В России после принятия закона о запрете ЛГБТ-пропаганды вести
легальную дискуссию на тему, например, трансгендерности, невозможно.
Поэтому давайте попробуем порассуждать не на тему того, «хорошо это ли
плохо», а ответить на вопрос, почему тема, которая касается всего 1% населения
Земли, стала в последние годы настолько медийно (и даже политически) значимой.
Весь мир, в котором мы живем, вырос из последствий Второй мировой
войны, и именно победой в ней мы обязаны темой защиты прав любых меньшинств. Гитлер,
как известно, уничтожал меньшинства ради торжества национал-социализма,
который, кстати, сервировался под соусом традиционных ценностей, которые
обычный немецкий бюргер радостно шел защищать.
Евреи, цыгане, коммунисты, гомосексуалисты, психические больные в
Третьем Рейхе уничтожались через запятую.
Когда после Второй мировой войны мир задался вопросом: «Как сделать
так, чтобы это больше никогда не повторилось», начинаются процессы защиты прав
меньшинств: будь то темнокожее население США, люди с психическими заболеваниями
в Европе или те же евреи с их правом на самоопределение.
Давайте на этом месте оговорюсь. Меня, как и любого обычного человека,
раздражают левые активисты, местоимение «мы» вместо «я, он\она» я считаю
блажью, за собачью кличку «авторка» обижаюсь, а птичий язык с «нормисами» и
«микропсихотравмами» считаю придуманным людьми, которые не сталкивались с
настоящими травмами и настоящим насилием.
Но что делать людям, у которых действительно есть психиатрическое
заболевание (напоминаю, что трансгендерность по международной классификации
относится к психиатрическим заболеваниям)?
Сидеть взаперти?
Проводить всю жизнь в тюрьме?
Насколько реально – а не выдумано – опасен человек, которому неудобно
в своем теле, но который не агрессивен по отношению к окружающим?
Точно ли мужчина в женском платье или коротко стриженая девушка
опаснее гендерно правильного гопника с заточкой и консервативными ценностями
наперевес?
Хорошо, они не опасны.
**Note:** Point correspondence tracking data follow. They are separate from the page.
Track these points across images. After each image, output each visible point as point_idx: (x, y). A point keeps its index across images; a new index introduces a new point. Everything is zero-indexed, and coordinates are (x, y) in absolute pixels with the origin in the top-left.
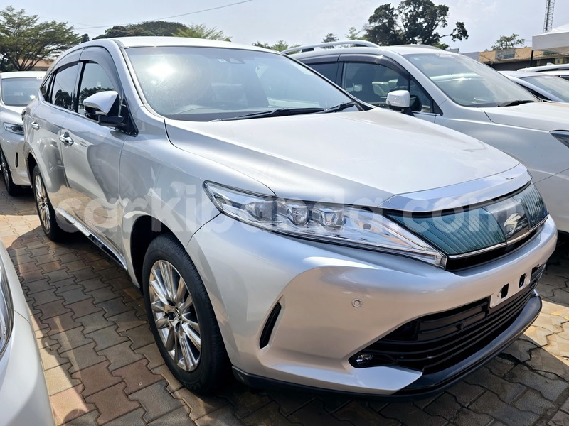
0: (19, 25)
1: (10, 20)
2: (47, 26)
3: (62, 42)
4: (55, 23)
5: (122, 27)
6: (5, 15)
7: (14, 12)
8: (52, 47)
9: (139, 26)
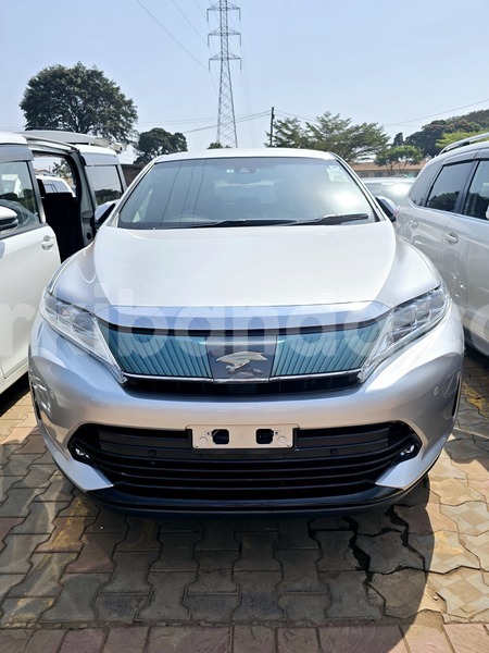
0: (332, 130)
1: (325, 126)
2: (357, 128)
3: (369, 144)
4: (365, 124)
5: (442, 121)
6: (323, 121)
7: (330, 117)
8: (359, 150)
9: (463, 117)
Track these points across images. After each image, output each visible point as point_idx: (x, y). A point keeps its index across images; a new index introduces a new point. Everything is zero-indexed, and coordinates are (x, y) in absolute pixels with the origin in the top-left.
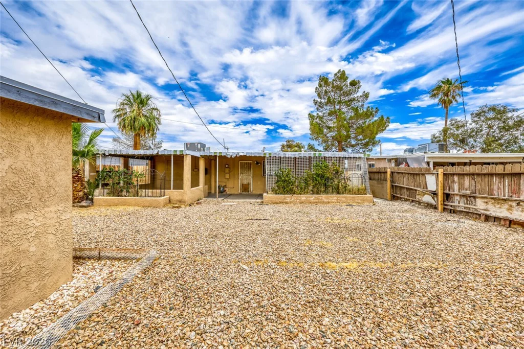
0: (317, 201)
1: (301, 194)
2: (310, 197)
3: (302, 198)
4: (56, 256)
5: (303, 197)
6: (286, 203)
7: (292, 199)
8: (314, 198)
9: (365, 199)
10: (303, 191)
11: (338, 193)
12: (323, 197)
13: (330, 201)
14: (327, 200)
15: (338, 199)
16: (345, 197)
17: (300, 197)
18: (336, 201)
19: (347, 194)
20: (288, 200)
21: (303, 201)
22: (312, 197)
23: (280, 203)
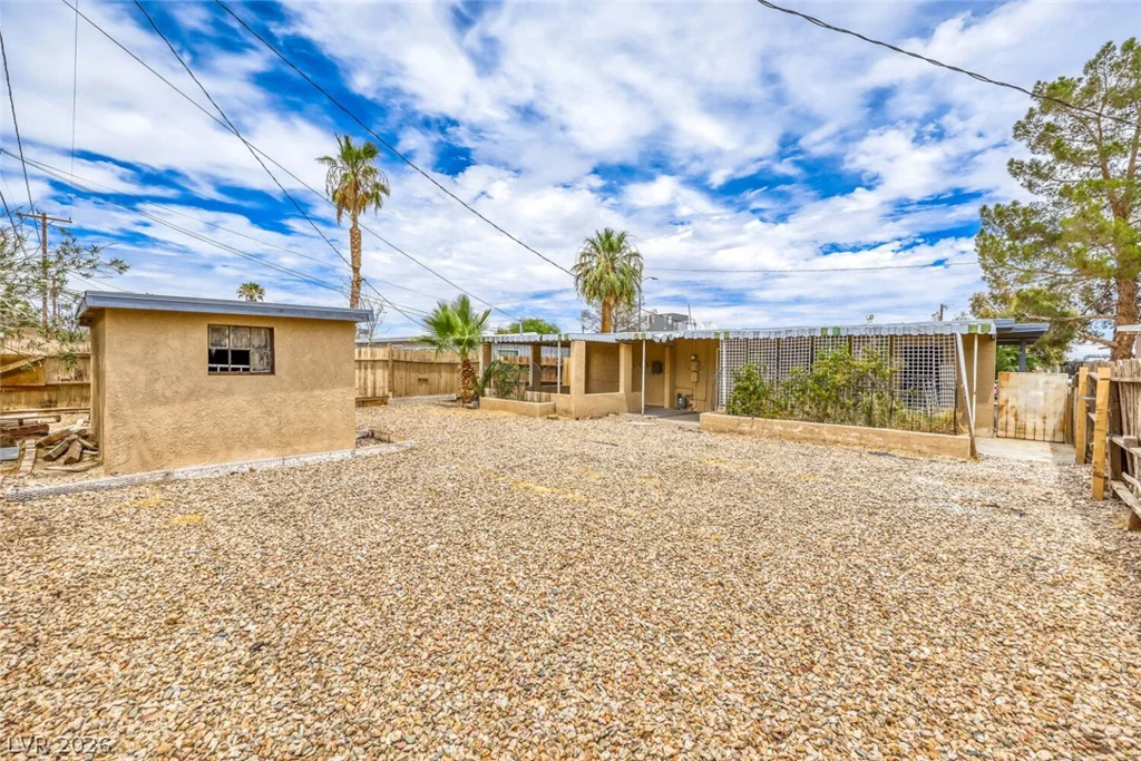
0: (808, 436)
1: (773, 418)
2: (791, 426)
3: (776, 428)
4: (342, 427)
5: (778, 425)
6: (741, 433)
7: (754, 428)
8: (801, 428)
9: (944, 444)
10: (781, 411)
11: (870, 423)
12: (826, 429)
13: (840, 439)
14: (834, 438)
15: (861, 438)
16: (880, 435)
17: (771, 424)
18: (855, 441)
19: (896, 428)
20: (746, 428)
21: (778, 432)
22: (797, 427)
23: (730, 431)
Могут ли эти люди появляться в качестве героев
на киноэкранах? Стоит ли нам читать их интервью и монологи об их проблеме,
чтобы пытаться их понять? Наконец, какое нам, если честно, дело до их этических
и нравственных ценностей до тех пор, пока они не превращаются в пьяного бандита
с ножом, который пытается нас физически зарезать?
Западный мир пытается, как может, хотя бы искать ответы на эти
вопросы. Да, часто получается смешно и
нелепо: как с пресловутым местоимением «мы», применяемым для первого
лица и превращающим любой рассказ в мешанину из персонажей и событий.
Проблема в том, что на противоположной стороне спектра чернеют
решетки забора концлагеря.
Создание настоящей инклюзивной среды, в которой будет место и человеку
на инвалидной коляске, и человеку, который боится принять себя, и человеку,
который испытывает проблемы с собственной идентификацией, – это не процесс
механического совмещения мира обычных людей и мира людей с проблемами, но
долгий и сложный пусть формирования общества, в котором разные люди будут
причинять друг другу минимум неудобств, но пользоваться максимальным
количеством возможностей для обеспечения собственного комфортного
существования.
P.S. К сожалению, в наше время особо безграмотных депутатов нужно добавить
важное. В нынешнем законе о запрете ЛГБТ-пропаганды в силу полного отсутствия
образования или, напротив, запредельного уровня цинизма вопросы ЛГБТ (то
есть добровольных отношений между совершеннолетними людьми) приравнены к
педофилии, которая является преступлением. Разумеется, всё вышесказанное не
относится к педофилии, так как вот она является опаснейшим типом
психологического расстройства и не может быть нормализована.